De cada dez fóruns que conheço para debater a questão feminina, nove contam apenas com mulheres, seja no palco, seja na plateia. O mesmo pode ser dito sobre as associações e entidades com agendas ligadas a causas feministas

As publicitárias que se sentiram horrorizadas com as jornalistas que publicam matérias de conteúdo machista deveriam fazer o mesmo exercício crítico em relação aos trabalhos de suas agências. Será mesmo que só mulher de biquíni, vestidinho, caras e bocas vendem cerveja? Todo casting de campanha de bancos precisa ser composto exclusivamente por top models (normalmente ruivas, não me perguntem a razão)? Os roteiros precisam ser tantas vezes construídos com a velha estrutura do marido malandro e da esposa implicante? É preciso que nesses roteiros sempre haja conflito entre homens e mulheres? Homem jamais lava louça? Homem jamais prepara comida? Já vou avisando que detesto o politicamente correto e acredito que publicidade boa pode e deve ter picardia, mas as questões listadas acima não aparecem em campanhas boas. Ao contrário: elas estão presentes normalmente em campanhas manjadíssimas, que vão bem em grupos de pesquisa, mas nunca se destacam quando vão ao ar. As executivas de agências não deveriam ser cúmplices de campanhas que desvalorizem o papel feminino. Em tempo: garanto que filmes que colocam o homem para fazer papel de idiota não resolvem a questão. A simples inversão de papéis não é a resposta quando o importante é construir o novo.
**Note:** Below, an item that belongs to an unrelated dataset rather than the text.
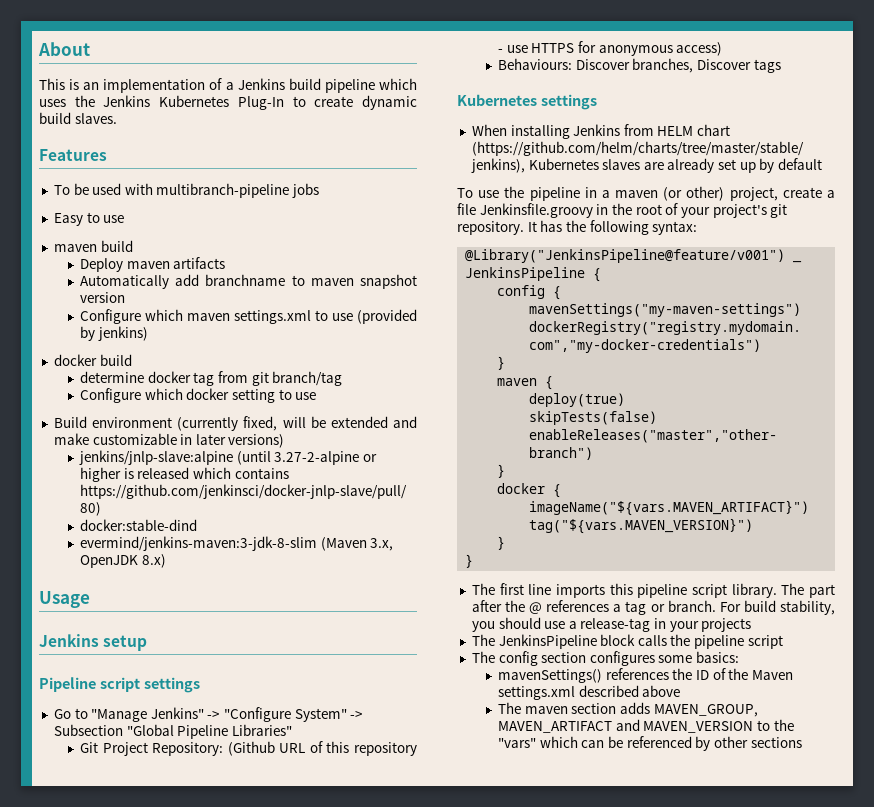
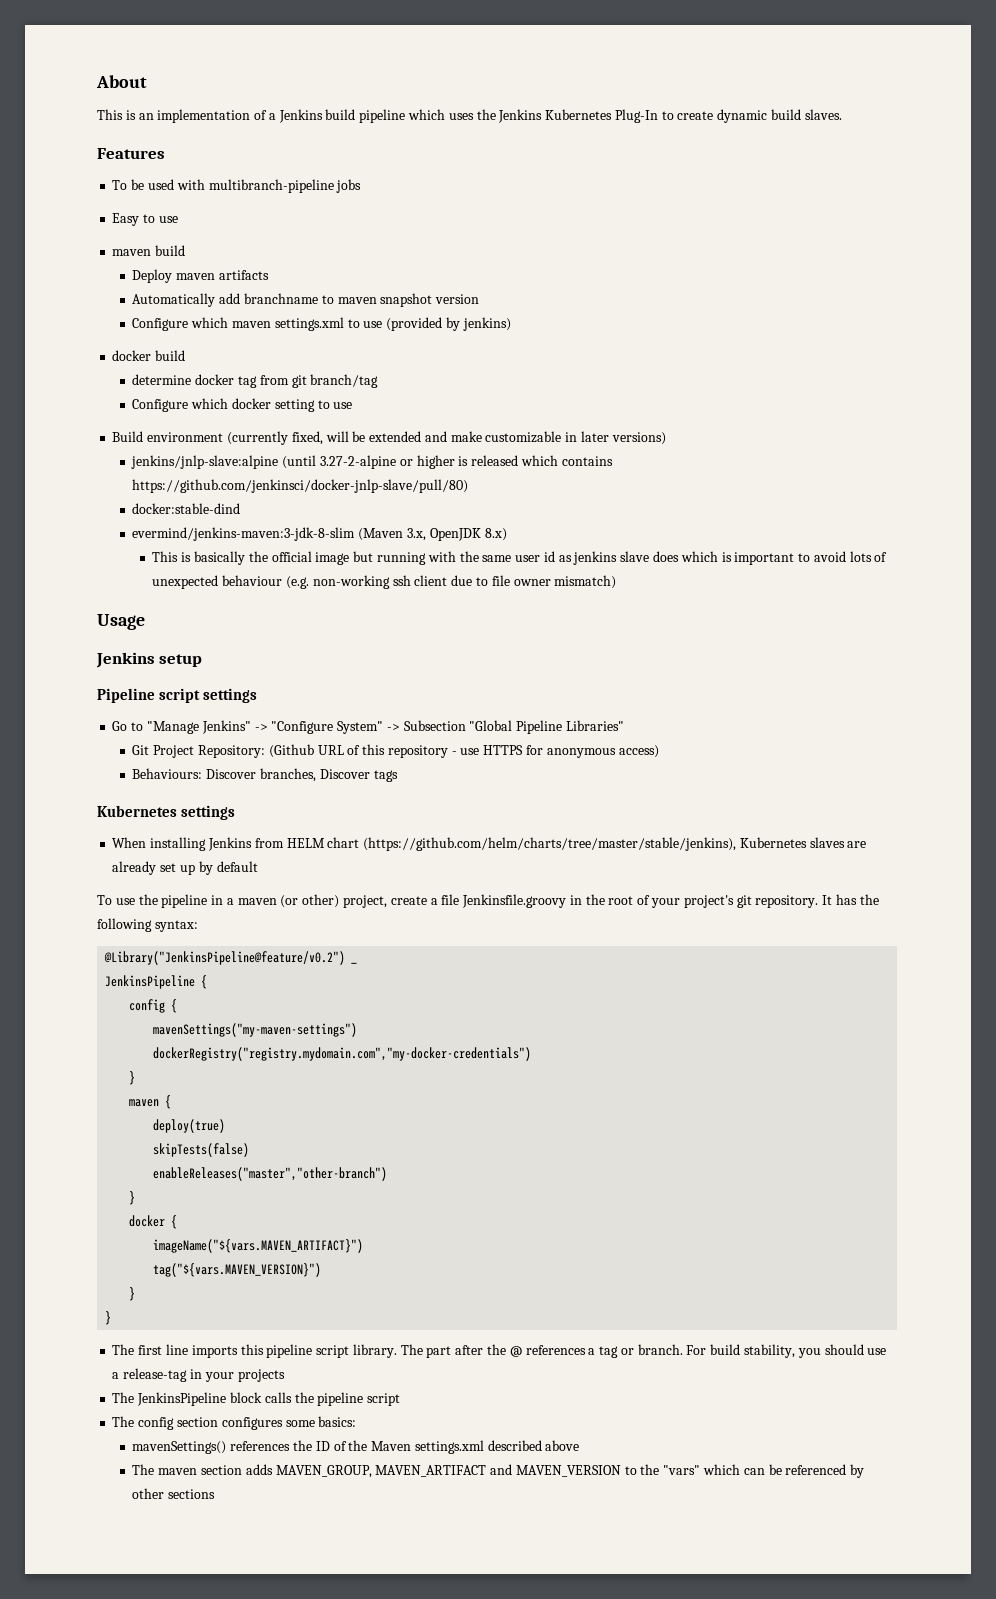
(166, 561) none -> [152,551,888,565] [152,575,617,589] // This is basically the official image but running with the same user id as jenkins slave does which is important to avoid lots of unexpected behaviour (e.g. non-working ssh client due to file owner mismatch)
[465,249,786,263] @Library("JenkinsPipeline@feature/v001") -> [104,951,346,965] @Library("JenkinsPipeline@feature/v0.2")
Em síntese, eu acredito que as mulheres vêm fazendo um extraordinário trabalho de transformação na sociedade. Mas elas conseguiriam resultados dramaticamente superiores se passassem a envolver mais os homens e demonstrassem poder crítico em relação à própria classe. Essa visão mais ampla, aliada à boa comunicação, poderia criar um verdadeiro feminismo de resultados. Mas é claro que esta é apenas a opinião de um homem, que muito embora viva cercado delas. Por opção. Uma opção que levou e leva em conta questões de meritocracia e competência. Porque as mulheres são absurdamente competentes — e é um prazer aprender um pouco mais a cada dia com a percepção, a complexidade e a sofisticação intelectual delas.